Bridgewater – Canal, Coal and Craft was our award-winning horticultural celebration of community pride in Salford's Bridgewater Canal. The first true canal in Britain.
Showcasing the pride of local communities in this historic waterway, the exhibit featured a 20 foot wooden boat handcrafted by local volunteers and a unique knitting installation #FLOATIEST made up of hundreds of squares produced by enthusiastic knitters and knitting groups. Local residents helped to install the structures and plant the garden which was named as Best Show Feature at RHS Flower Show Tatton 2017.
Designer Tim Denton created a unique space to showcase the work of local volunteers with a series of wooden arches that echo the structure of the underground mines from which coal would be brought to the surface at Worsley Delph and transported by boat along the canal to Manchester. Tim also designed Blooming Bridgewater, an ambitious wooden shed structure that people may remember from RHS Tatton 2016.
The wooden boat was inspired by the starvationer boats that were used to mine coal in the flooded underground mines of Worsley. The boats became known as starvationers due to their exposed ribs.
The planting was designed RHS Young Designer of the Year 2016 and Chelsea Gold Medal winning garden designer Caitlin McLaughlin from Thrift Landscapes. It is inspired by the canal’s unique and famous colour – an orangey brown - due to the iron oxide in the water.
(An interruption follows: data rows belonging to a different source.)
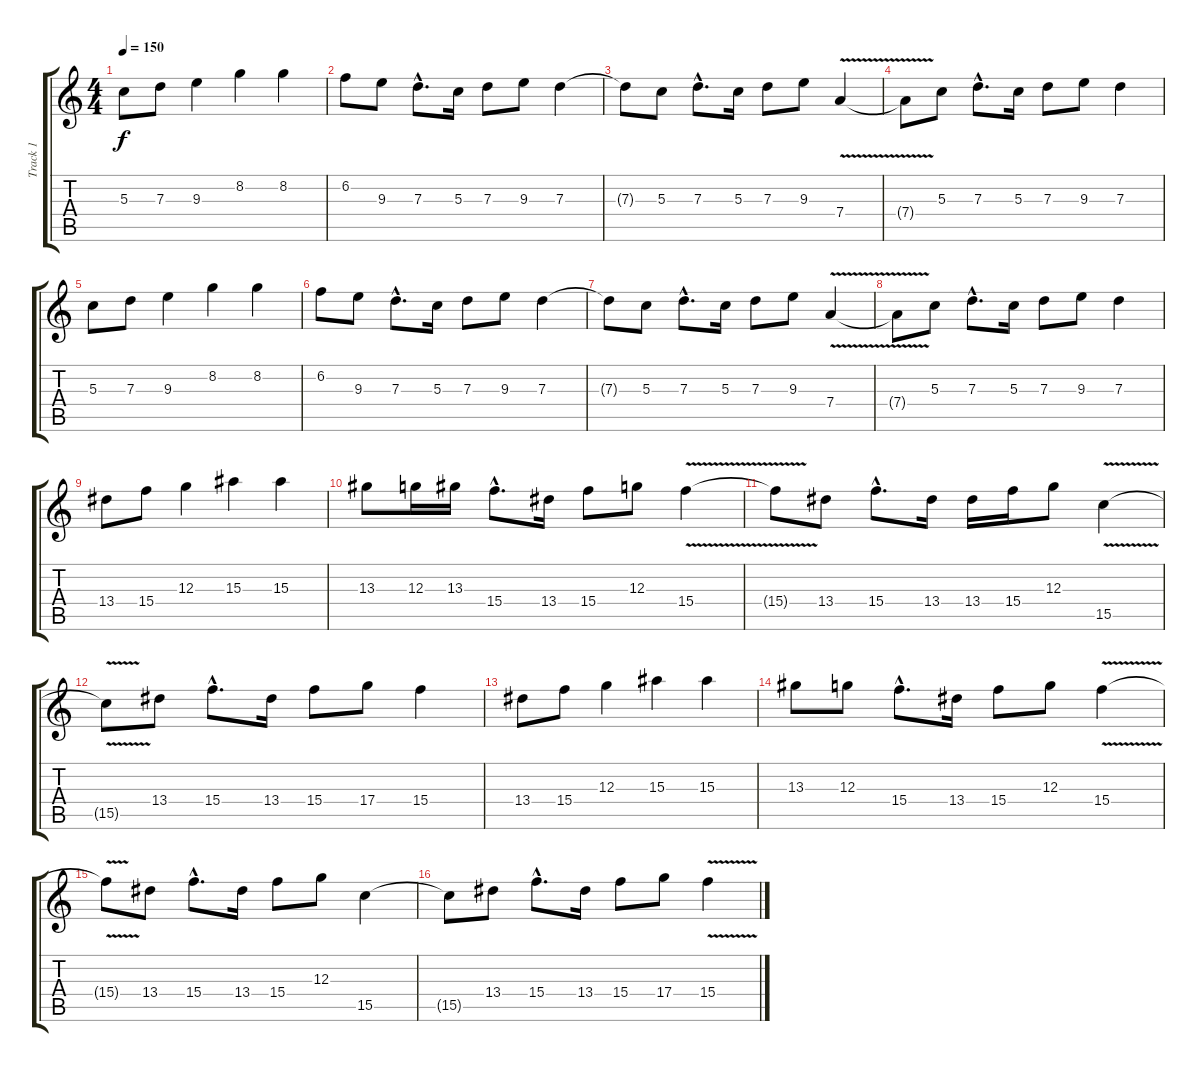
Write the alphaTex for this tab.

\track ("Track 1" "Track 1") {instrument overdrivenguitar}
\staff {score tabs}
\tuning (E4 B3 G3 D3 A2 E2) {hide}
\ts (4 4)
\tempo 150
\clef g2
\ks c
5.3.8{dy f} 7.3.8 9.3.4 8.2.4 8.2.4 |
6.2.8 9.3.8 7.3{hac}.8{d} 5.3.16 7.3.8 9.3.8 7.3.4 |
7.3{t}.8 5.3.8 7.3{hac}.8{d} 5.3.16 7.3.8 9.3.8 7.4{v}.4 |
7.4{t}.8 5.3.8 7.3{hac}.8{d} 5.3.16 7.3.8 9.3.8 7.3.4 |
5.3.8 7.3.8 9.3.4 8.2.4 8.2.4 |
6.2.8 9.3.8 7.3{hac}.8{d} 5.3.16 7.3.8 9.3.8 7.3.4 |
7.3{t}.8 5.3.8 7.3{hac}.8{d} 5.3.16 7.3.8 9.3.8 7.4{v}.4 |
7.4{t}.8 5.3.8 7.3{hac}.8{d} 5.3.16 7.3.8 9.3.8 7.3.4 |
13.4.8 15.4.8 12.3.4 15.3.4 15.3.4 |
13.3.8 12.3.16 13.3.16 15.4{hac}.8{d} 13.4.16 15.4.8 12.3.8 15.4{v}.4 |
15.4{t}.8 13.4.8 15.4{hac}.8{d} 13.4.16 13.4.16 15.4.16 12.3.8 15.5{v}.4 |
15.5{t}.8 13.4.8 15.4{hac}.8{d} 13.4.16 15.4.8 17.4.8 15.4.4 |
13.4.8 15.4.8 12.3.4 15.3.4 15.3.4 |
13.3.8 12.3.8 15.4{hac}.8{d} 13.4.16 15.4.8 12.3.8 15.4{v}.4 |
15.4{t}.8 13.4.8 15.4{hac}.8{d} 13.4.16 15.4.8 12.3.8 15.5.4 |
15.5{t}.8 13.4.8 15.4{hac}.8{d} 13.4.16 15.4.8 17.4.8 15.4{v}.4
As well as crafting the boat and creating the knitted structure, local volunteers helped to construct the show exhibit and plant up the space.
Bridgewater volunteers play a huge part in helping to make the canal in Salford a better place having given over 11,000 hours of their time to date, including planting trees, creating flower meadows, developing a community orchard, improving paths and building benches.